The Rite is likely to disappoint horror enthusiasts looking for a good scare during the winter months. It’s not a horror-thriller in the vein of The Exorcist, it’s a religious drama with horror trappings. Colin O’Donaghue stars as Michael, a young man low on faith who nevertheless attends seminary school because his only other career option is the family mortuary business. Just as he’s about to drop out after four years of free education, he’s convinced to spend two months in Rome under the tutelage of an unorthodox exorcist, Father Lucas (Anthony Hopkins).
Once under Lucas’ wing, Michael is quickly exposed to the particulars of demonic possessions and ridding the world of them, beginning with a pregnant Italian teenager. Director Mikael Hafstrom avoids spinning heads and pea-green barf, but there’s little else to fill the void in terms of shock — or even schlock.
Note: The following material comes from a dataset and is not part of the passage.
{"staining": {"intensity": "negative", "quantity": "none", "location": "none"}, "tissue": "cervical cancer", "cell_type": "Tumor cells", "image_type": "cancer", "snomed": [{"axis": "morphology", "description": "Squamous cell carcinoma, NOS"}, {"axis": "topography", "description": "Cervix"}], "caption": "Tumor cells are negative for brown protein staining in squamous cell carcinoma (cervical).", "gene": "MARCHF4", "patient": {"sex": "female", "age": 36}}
Hopkin’s is given the jucier role as Lucas, which allows him a plethora of quirks, mannerisms, voices, and assorted flamboyant acting business to explore, especially when his character falls prey to satanic forces. Of all involved, he alone seems to be enjoying himself (and that’s including the audnece). His character is denied a backstory, however, and that combined with O’Donoghue’s bland, wooden performance results in a sadly uninvolving movie. The supporting cast — which includes Toby Jones, Rutger Hauer, Alice Braga, and Ciaran Hinds — is fine, but no one is able to rescue The Rite from the cardinal sin of film — that of being damnably dull.

Simon West’s remake of the The Mechanic is more successful, if only because it never tries to deliver more than cheap thrills via a hail of bullets and lots of stuff going kerblooey.
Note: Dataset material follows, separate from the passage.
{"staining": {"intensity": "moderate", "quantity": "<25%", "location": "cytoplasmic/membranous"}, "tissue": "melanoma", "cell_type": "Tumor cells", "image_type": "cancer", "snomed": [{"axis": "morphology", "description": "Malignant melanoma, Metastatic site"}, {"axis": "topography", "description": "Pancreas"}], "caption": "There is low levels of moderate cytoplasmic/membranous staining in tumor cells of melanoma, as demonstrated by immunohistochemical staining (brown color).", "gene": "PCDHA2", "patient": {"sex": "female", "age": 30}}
The premise sticks fairly close to that of the original 1972 Charles Bronson/Jan-Michael Vincent cult classic about an obsessively efficient hitman who takes a troublesome young protege under his wing, with variations in the details. Quientessential B-movie tough guy Jason Statham steps into the role as contract killerArthur Bishop, whose latest assignment is his best friend and mentor Harry (Donald Sutherland), who seems to have betrayed their employers. After the hit, Bishop encounters Harry’s wayward son, Steve (Ben Foster), and — thanks to the winning combo of guilt and compassion — begins to channel Steve’s self-destructive tendencies toward the fine art of assassination.
There’s nothing new here, and it all plays out the way you’d expect, but it at least does well. West, who used to waste our time with such noisy, irritating,and overblown spectacles such as Con Air and Lara Croft: Tomb Raider, has finally learned to turned down the volume and deliver the sort of noisy, indulgent, well-crafted spectacle that makes for a good action flick. Statham is, well, Statham — all stubbly and broody and badass — and his pairing with the underappreciated Foster (who artfully and memorably stole some show from Russell Crowe AND Christian Bale in 3:10 to Yuma) is an inspired one. In a perennially slow time of year at the box office, the deliver something that at least helps pass the time until Spring.